New England manager Sam Allardyce told his players to use their shock Euro 2016 exit at the hands of Iceland as motivation for the future on Saturday.
The 61-year-old was named on Friday as the successor to Roy Hodgson, who resigned after his team bowed out of the Euros in France with a 2-1 defeat to Iceland in the last 16.
Allardyce, who dramatically kept Sunderland in the Premier League last season, wants a young England team to stay positive despite the recent disappointments.
“It’s a very bitter experience as we all know but that inner drive... Players should keep that, they should hold it and use it as a positive, say ‘we don’t want to experience that again’,” he said in an interview with FATV.
“I think first and foremost it’s about regaining, perhaps, a bit of confidence they have lost after the Euros.
“Let’s get started from day one. Let’s put that to bed, let’s start delivering, gain from the experience that you gained at the Euros.
“We are going to get into the qualifiers, try to qualify for the World Cup and when we go next time we’re better prepared, I think mentally, to succeed.”
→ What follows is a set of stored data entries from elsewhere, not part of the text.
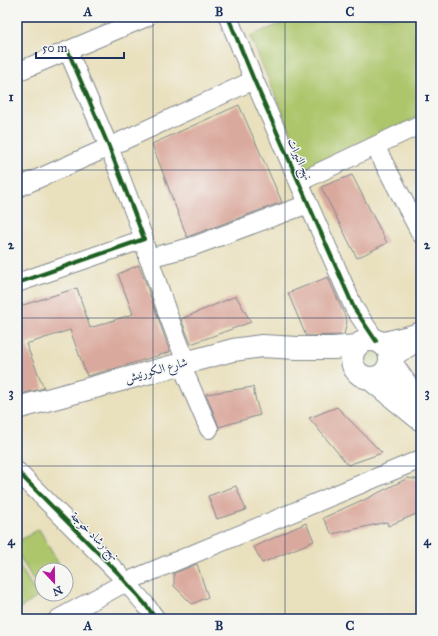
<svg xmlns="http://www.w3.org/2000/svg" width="438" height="636" font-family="'IM FELL Great Primer',Amiri,serif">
<defs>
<pattern id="grass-dots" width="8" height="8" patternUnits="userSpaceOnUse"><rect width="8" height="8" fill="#adc66c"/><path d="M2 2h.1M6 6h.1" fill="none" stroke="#94aa60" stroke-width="1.8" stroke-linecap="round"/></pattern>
</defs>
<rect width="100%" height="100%" fill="#f6f6f2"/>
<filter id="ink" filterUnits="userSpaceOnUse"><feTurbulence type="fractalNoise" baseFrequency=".025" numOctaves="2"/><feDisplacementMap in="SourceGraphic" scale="8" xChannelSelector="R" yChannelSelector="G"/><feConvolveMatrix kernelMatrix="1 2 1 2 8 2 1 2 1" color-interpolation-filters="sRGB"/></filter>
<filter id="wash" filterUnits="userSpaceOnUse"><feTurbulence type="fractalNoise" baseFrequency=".012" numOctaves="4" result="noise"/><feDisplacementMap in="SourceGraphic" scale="16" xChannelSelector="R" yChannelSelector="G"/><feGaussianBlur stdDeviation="0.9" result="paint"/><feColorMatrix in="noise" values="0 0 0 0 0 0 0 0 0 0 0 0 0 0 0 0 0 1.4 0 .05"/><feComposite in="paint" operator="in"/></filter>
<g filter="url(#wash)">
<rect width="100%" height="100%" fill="#e9e0bd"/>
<path fill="url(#grass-dots)" stroke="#647a65" d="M368 347C374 346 380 349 384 355L382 367 377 370 365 368C358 361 359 353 368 347Z"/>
<path fill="#adc66c" stroke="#647a65" d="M298 17H421V115L308 172 250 36Z
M39 529 62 570H42V594H44L42 595 17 552V542Z
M17 561 38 597 17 610Z"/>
<g id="blocks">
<path fill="#daa99d" d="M239 105 282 202 187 237 152 144Z
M352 175 387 243 357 258 321 187Z
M139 265 145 281 170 352 120 367 87 376 70 330 26 344 44 388 17 395V307L77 288 90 328 133 314 118 274Z
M328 277 347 321 344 335 306 336 288 293Z
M236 296 251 322 191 344 181 319Z
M253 387 256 401 260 415 219 427 206 394Z
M337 407 382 453 348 465 309 418Z
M408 478 421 480V512L388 526 387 522 332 534 323 518 362 500V501Z
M236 486 246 510 217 519 208 496Z
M306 523 314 541 262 563 254 547Z
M197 564 208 597 192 604 174 586V573Z"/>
</g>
</g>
<g filter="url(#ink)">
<use href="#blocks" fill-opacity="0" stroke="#82888e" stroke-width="1"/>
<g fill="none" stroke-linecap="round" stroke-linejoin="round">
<defs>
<path id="minor" d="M228 17 254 80 354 308 376 341
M17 72 147 17
M375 146 421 234
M299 182 421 124
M17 188 109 147 254 80
M145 246 167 312 186 362
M148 258 191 247 308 204
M17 283 144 239 134 212 109 147 68 51
M380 342 409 335 421 331
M390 359 421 340
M181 364 209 429
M17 471 118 573 145 604 156 619
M58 619 126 582 421 459"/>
<path id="major" d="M352 359a19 19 0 1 1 38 0a19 19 0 1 1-38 0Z
M390 361 409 389 421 412
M369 378 421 420
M17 408 233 350 262 346 297 348H333L357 346"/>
</defs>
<use href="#minor" stroke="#82888e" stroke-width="20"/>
<use href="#major" stroke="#82888e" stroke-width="24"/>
<use href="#minor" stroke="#fff" stroke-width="18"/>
<use href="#major" stroke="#fff" stroke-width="22"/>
<defs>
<path id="cycleway" d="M228 17 254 80 354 308 376 341
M17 283 144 239 134 212 109 147 68 51
M17 471 118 573 145 604 156 619"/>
</defs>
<use href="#cycleway" stroke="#f6f6f2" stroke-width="6"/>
<use href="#cycleway" stroke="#1b5e20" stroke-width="4"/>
</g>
</g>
<path fill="none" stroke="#1b2f5e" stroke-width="1" stroke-opacity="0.55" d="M153 17V619M285 17V619M17 170H421M17 318H421M17 466H421"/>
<g text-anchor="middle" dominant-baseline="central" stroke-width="3" stroke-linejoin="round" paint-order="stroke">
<g font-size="12" fill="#1b2f5e" stroke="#f6f6f2">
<text transform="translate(300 159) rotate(66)">نهج النيرات</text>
<text transform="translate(156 370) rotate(-15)">شارع الكورنيش</text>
<text transform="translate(95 536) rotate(45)">نهج رشاد خوجة</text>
</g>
</g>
<rect width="438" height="636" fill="none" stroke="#f6f6f2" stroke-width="44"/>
<g transform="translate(54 582) rotate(158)"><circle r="19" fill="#f6f6f2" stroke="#9ea6b7"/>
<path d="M0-3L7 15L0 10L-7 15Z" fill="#b5179e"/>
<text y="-6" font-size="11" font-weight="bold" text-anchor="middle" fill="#1b2f5e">N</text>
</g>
<path d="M36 52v6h88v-6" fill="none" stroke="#1b2f5e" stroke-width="2"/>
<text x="42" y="52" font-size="12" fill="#1b2f5e" stroke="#f6f6f2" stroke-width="3" paint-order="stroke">50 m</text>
<rect x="22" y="22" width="394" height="592" fill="none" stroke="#1b2f5e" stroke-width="1.5"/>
<g font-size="13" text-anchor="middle" font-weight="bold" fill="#1b2f5e">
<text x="88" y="16">A</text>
<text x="219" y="16">B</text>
<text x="350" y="16">C</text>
<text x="11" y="101">1</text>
<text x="427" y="101">1</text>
<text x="11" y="249">2</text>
<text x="427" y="249">2</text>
<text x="11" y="397">3</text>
<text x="427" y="397">3</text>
<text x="11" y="545">4</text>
<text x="427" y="545">4</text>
<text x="88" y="630">A</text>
<text x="219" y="630">B</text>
<text x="350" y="630">C</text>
</g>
</svg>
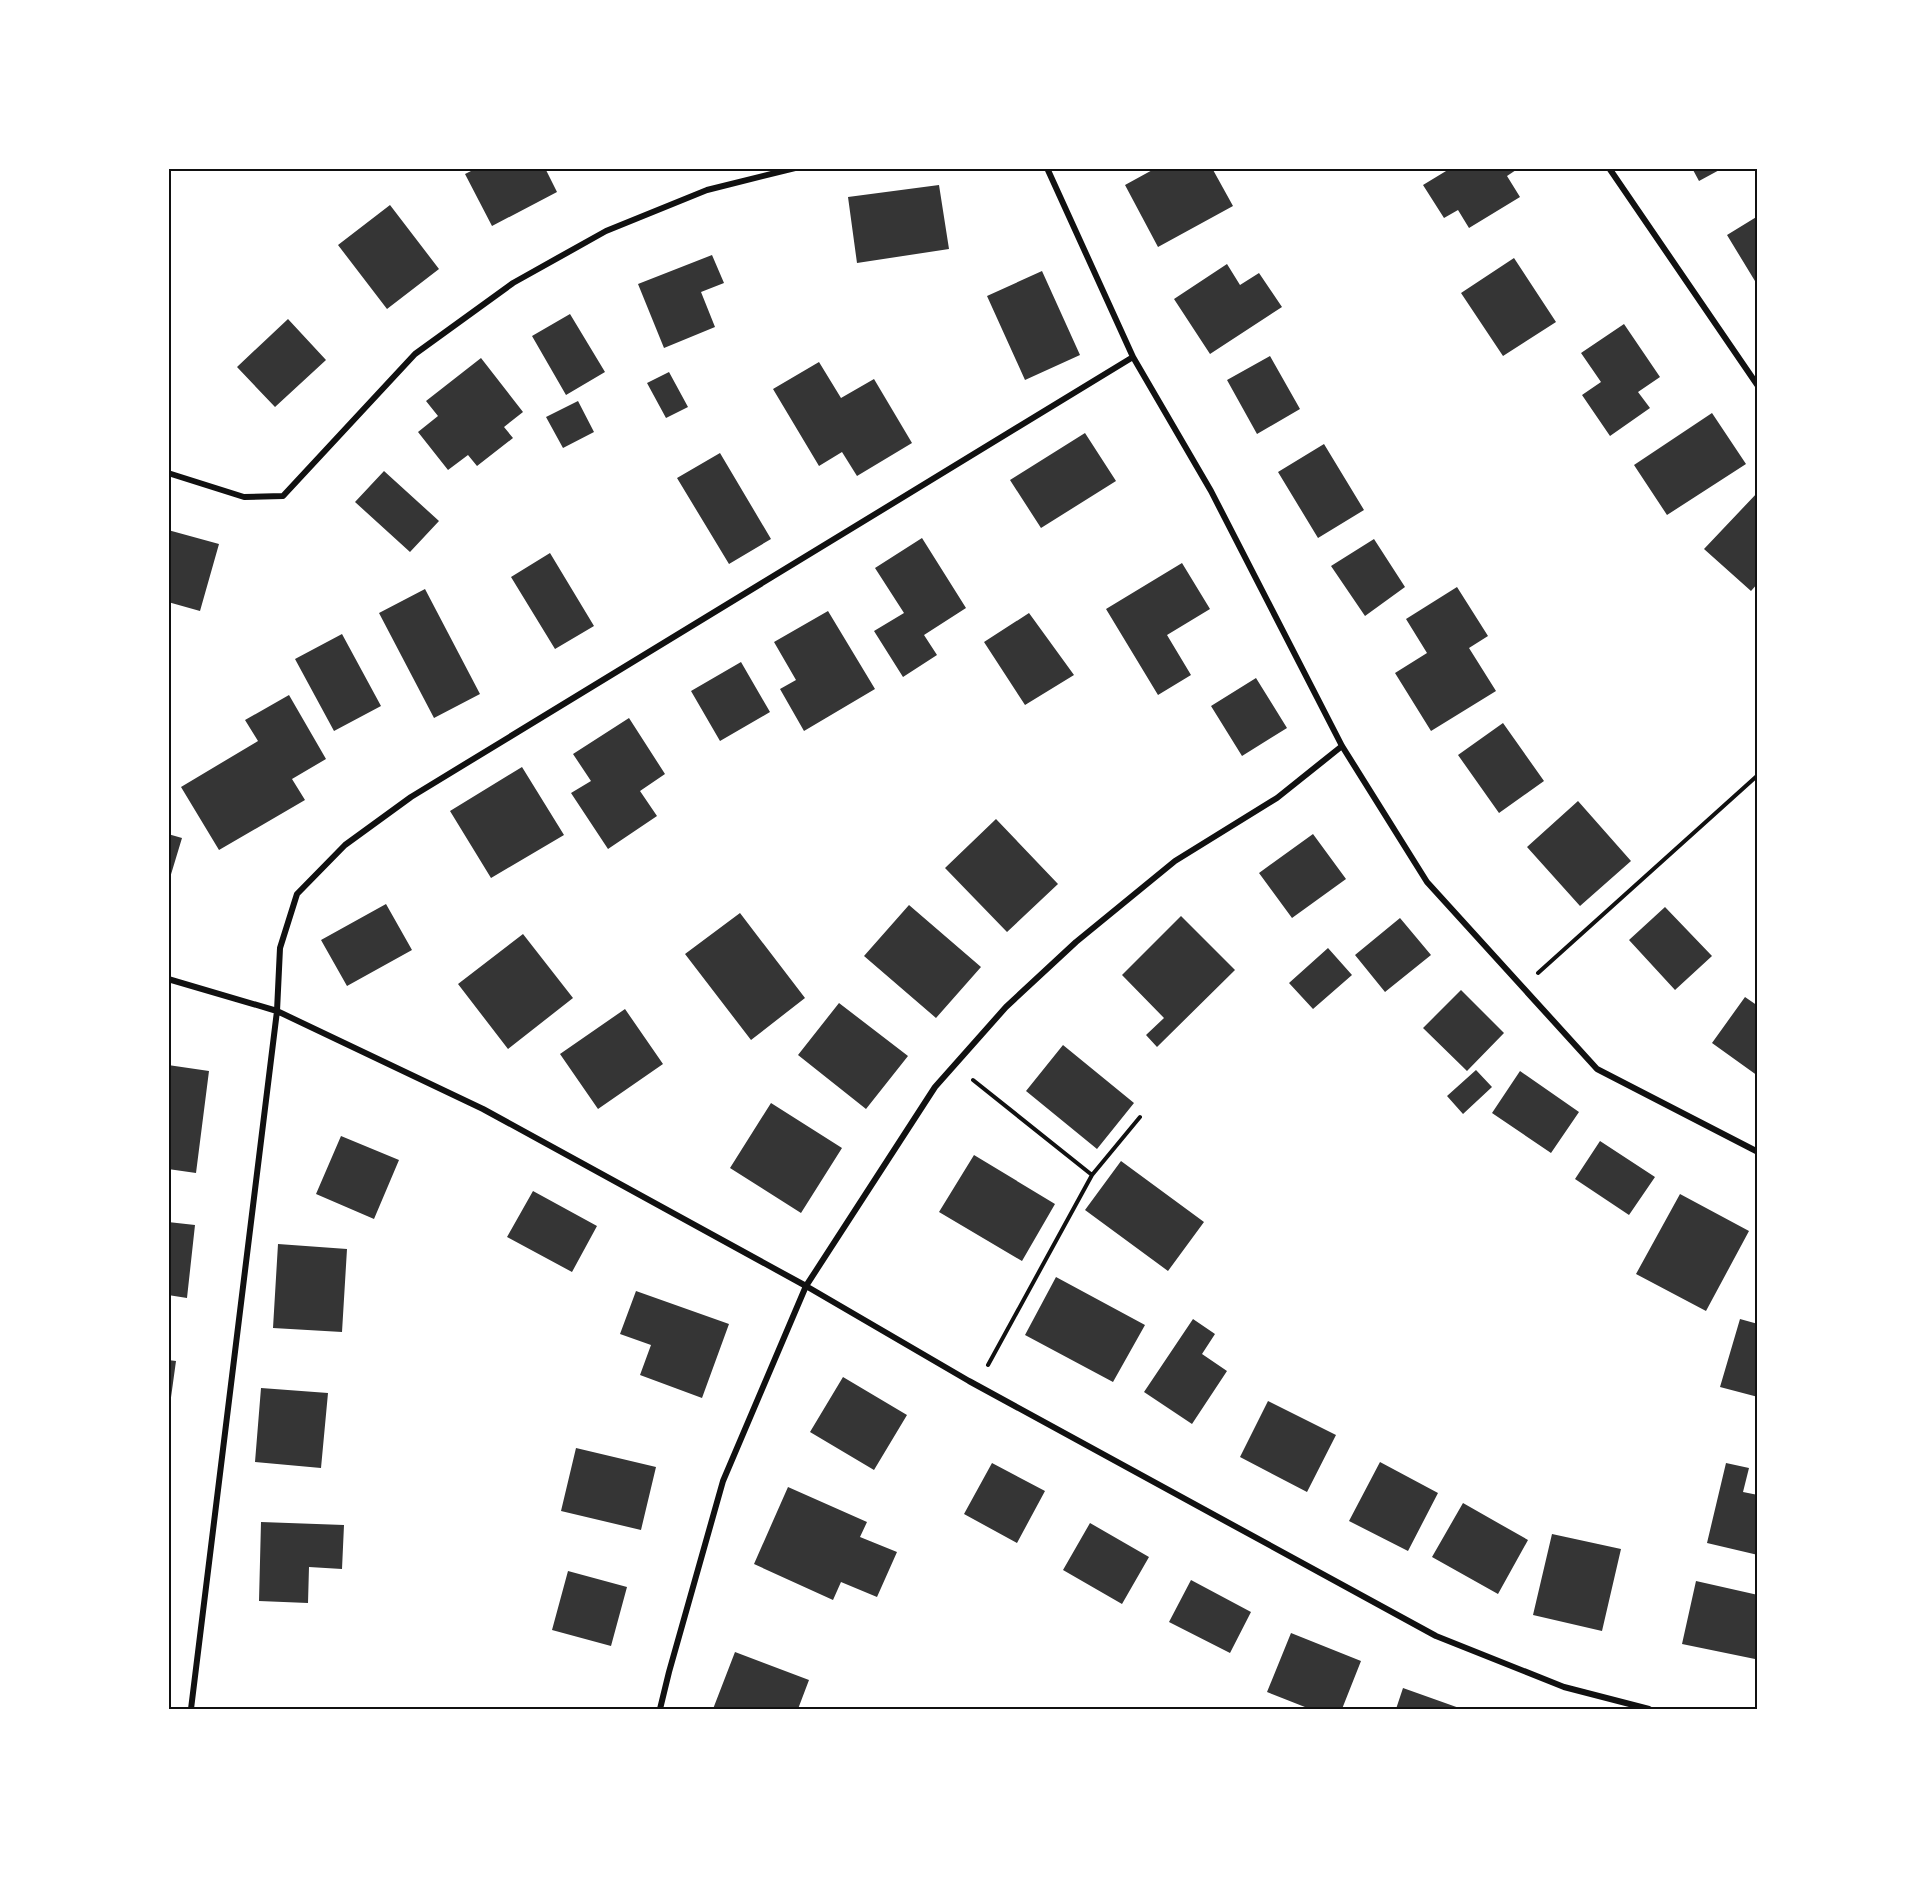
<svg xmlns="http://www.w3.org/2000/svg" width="1926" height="1877" viewBox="0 0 1926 1877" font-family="Cabin,sans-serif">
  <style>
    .building { fill: #353535 }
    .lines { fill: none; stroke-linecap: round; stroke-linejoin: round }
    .path { stroke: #111; stroke-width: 4 }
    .minor { stroke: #111; stroke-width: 6 }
    .neatline { fill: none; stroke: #111; stroke-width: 2 }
  </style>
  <rect width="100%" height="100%" fill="#fff"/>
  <path class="building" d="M477 168H545L557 192 492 226 465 174Z
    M1156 168H1212L1233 206 1158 247 1125 185Z
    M1451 168H1519L1507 176 1520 197 1469 228 1458 210 1444 218 1423 185Z
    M1692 168H1723L1699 181Z
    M939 185 949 249 857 263 848 197Z
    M390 205 439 269 387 309 338 245Z
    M1758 216V286L1727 235Z
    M712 255 724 283 701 292 715 327 664 348 638 284Z
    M1514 258 1556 322 1503 356 1461 293Z
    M1227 264 1240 285 1259 273 1282 307 1210 354 1174 299Z
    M1042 271 1080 355 1025 380 987 296Z
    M570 314 605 372 566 395 532 336Z
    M288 319 326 360 275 407 237 367Z
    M1624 324 1660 377 1638 392 1650 408 1610 436 1582 395 1601 382 1581 353Z
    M1270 356 1300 409 1257 434 1227 380Z
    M481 358 523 412 504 427 513 438 477 466 468 455 448 470 418 432 438 416 426 401Z
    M819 362 841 398 874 379 912 443 857 476 842 452 819 466 773 389Z
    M669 372 688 407 666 418 647 383Z
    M578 401 594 432 563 448 546 417Z
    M1712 413 1746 464 1667 515 1634 465Z
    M1085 433 1116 481 1041 528 1010 480Z
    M1324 444 1364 510 1318 538 1278 472Z
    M720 453 771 539 729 564 677 478Z
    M384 471 439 521 410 552 355 502Z
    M1758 492V583L1751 591 1704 549Z
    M168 530 219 544 200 611 168 602Z
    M922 538 966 608 924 635 937 655 903 677 874 631 904 613 875 568Z
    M1374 539 1405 587 1365 616 1331 566Z
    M550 553 594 626 555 649 511 577Z
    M1182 563 1210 609 1167 635 1191 675 1158 695 1106 609Z
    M1457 587 1488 636 1469 648 1496 691 1431 731 1395 673 1427 653 1406 619Z
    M425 589 480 694 434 718 379 613Z
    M828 611 875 689 804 731 780 689 796 680 774 642Z
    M1029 613 1074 675 1025 705 984 642Z
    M342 634 381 706 334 731 295 659Z
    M741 662 770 712 720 741 691 691Z
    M1256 678 1287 728 1242 756 1211 706Z
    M289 695 326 759 292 779 305 800 219 850 181 787 258 741 245 720Z
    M629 718 665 774 640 791 657 816 608 849 571 793 591 781 573 754Z
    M1503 723 1544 781 1499 813 1458 755Z
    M522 767 564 835 491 878 450 811Z
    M1578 801 1631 861 1580 906 1527 847Z
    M996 819 1058 884 1007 932 945 868Z
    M168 834 182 838 169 881H168Z
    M1313 834 1346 879 1292 918 1259 873Z
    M386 904 412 950 347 986 321 940Z
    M909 905 981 967 936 1018 864 956Z
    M1665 907 1712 956 1675 990 1629 940Z
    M740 913 805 998 751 1040 685 954Z
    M1181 916 1235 970 1157 1047 1146 1035 1164 1018 1122 975Z
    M1400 918 1431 955 1385 992 1355 955Z
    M523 934 573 998 508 1049 458 984Z
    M1328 948 1352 975 1313 1009 1289 983Z
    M1461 990 1504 1033 1467 1071 1423 1028Z
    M1745 997 1758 1006V1076L1712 1043Z
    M839 1003 908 1056 866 1109 798 1055Z
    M625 1009 663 1064 598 1109 560 1054Z
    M1063 1045 1134 1103 1097 1149 1026 1091Z
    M168 1065 209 1071 196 1173 168 1169Z
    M1476 1070 1492 1087 1463 1114 1447 1096Z
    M1520 1071 1579 1112 1551 1153 1492 1113Z
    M771 1103 842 1148 801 1213 730 1168Z
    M341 1136 399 1160 374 1219 316 1194Z
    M1600 1141 1655 1177 1629 1215 1575 1179Z
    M974 1155 1055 1204 1022 1261 939 1212Z
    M1121 1161 1204 1222 1168 1271 1085 1210Z
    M533 1191 597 1226 572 1272 507 1237Z
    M1680 1194 1749 1231 1706 1311 1636 1274Z
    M168 1222 195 1225 187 1298 168 1295Z
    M278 1244 347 1249 342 1332 273 1328Z
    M1056 1277 1145 1325 1113 1382 1025 1335Z
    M636 1291 729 1324 702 1398 640 1375 651 1345 620 1334Z
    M1193 1319 1215 1334 1202 1354 1227 1371 1192 1424 1144 1392Z
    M1740 1319 1758 1324V1397L1720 1387Z
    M168 1360 176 1361 169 1412H168Z
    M843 1377 907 1415 874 1470 810 1432Z
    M261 1388 328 1393 321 1468 255 1462Z
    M1268 1401 1336 1435 1307 1492 1240 1457Z
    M576 1448 656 1467 641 1530 561 1511Z
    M1380 1462 1438 1493 1408 1551 1349 1521Z
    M992 1463 1045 1491 1017 1543 964 1514Z
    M1726 1463 1749 1468 1743 1492 1758 1495V1555L1707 1543Z
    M788 1487 867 1522 860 1537 897 1552 877 1597 841 1582 833 1600 754 1564Z
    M1463 1503 1528 1540 1498 1594 1432 1557Z
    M261 1522 344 1525 342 1569 309 1567 308 1603 259 1601Z
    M1090 1523 1149 1557 1122 1604 1063 1570Z
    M1552 1534 1621 1549 1602 1631 1533 1615Z
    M568 1571 627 1587 611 1646 552 1630Z
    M1191 1580 1251 1612 1230 1653 1169 1622Z
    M1696 1581 1758 1595V1645L1755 1659 1682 1644Z
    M1291 1633 1361 1661 1342 1709H1310L1267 1692Z
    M735 1652 809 1680 798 1709H713Z
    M1403 1688 1462 1709H1396Z"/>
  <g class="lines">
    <path class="path" d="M1538 973 1758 775
      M973 1080 1092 1175
      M988 1365 1092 1175 1140 1117"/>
    <path class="minor" d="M1047 168 1133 357 1211 491 1342 746 1427 882 1597 1069 1758 1152
      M1609 168 1758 386
      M168 473 244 497 283 496 415 354 513 283 606 231 707 190 795 168
      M168 979 277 1011 483 1109 806 1286 969 1381 1436 1636 1564 1687 1649 1709
      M191 1709 277 1011 280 948 297 894 345 845 411 797 1133 357
      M660 1709 669 1672 723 1481 806 1286 935 1087 1006 1007 1076 942 1175 861 1277 798 1342 746"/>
  </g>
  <rect width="1926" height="1877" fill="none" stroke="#ffffff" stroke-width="339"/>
  <rect x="170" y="170" width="1586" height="1538" class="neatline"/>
</svg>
Allardyce, who was overlooked for the England job when Steve McClaren was appointed for his ill-fated spell as manager in 2006, brings a wealth of experience having managed five different Premier League clubs.
But his task is a difficult one as England remain without a major trophy since their World Cup triumph 50 years ago, and without a semi-final appearance since hosting Euro 96.
He also used his first interview as manager to give a rallying call to the English supporters.
“There’s nothing wrong with England fans, they have supported the team through thick and thin and there’s nothing wrong with the support they give,” he said.
“Fans will get behind you if you’re hitting that level. If you’re showing that passion and commitment but ultimately that quality, that team spirit they recognise they will get behind it and support you.
“We all have to face criticism at this level; the level of criticism sometimes is far greater at international level because it’s just a short time together, but also praise is also far greater as well.
“We have to accept both for what it is.”
Allardyce’s two-year deal includes the task of trying to bring a clear identity to the junior sides as well as the first team.
“Man-management, I think,” he said when asked what he would bring to the job.
“(And) creating a backroom staff that delivers a great service in all areas and departments. You have to manage that, not just manage players but manage staff, to delegate to them and give confidence to produce the qualities they have which are actually better qualities than me.”
Allardyce, who has never won a major trophy in his 22-year managerial career, will see his players in action for the first time in a friendly at Wembley on September 1 against an as yet unnamed opponent.
England kick off their qualifying campaign for the 2018 World Cup in Russia with a trip to Slovakia on September 4.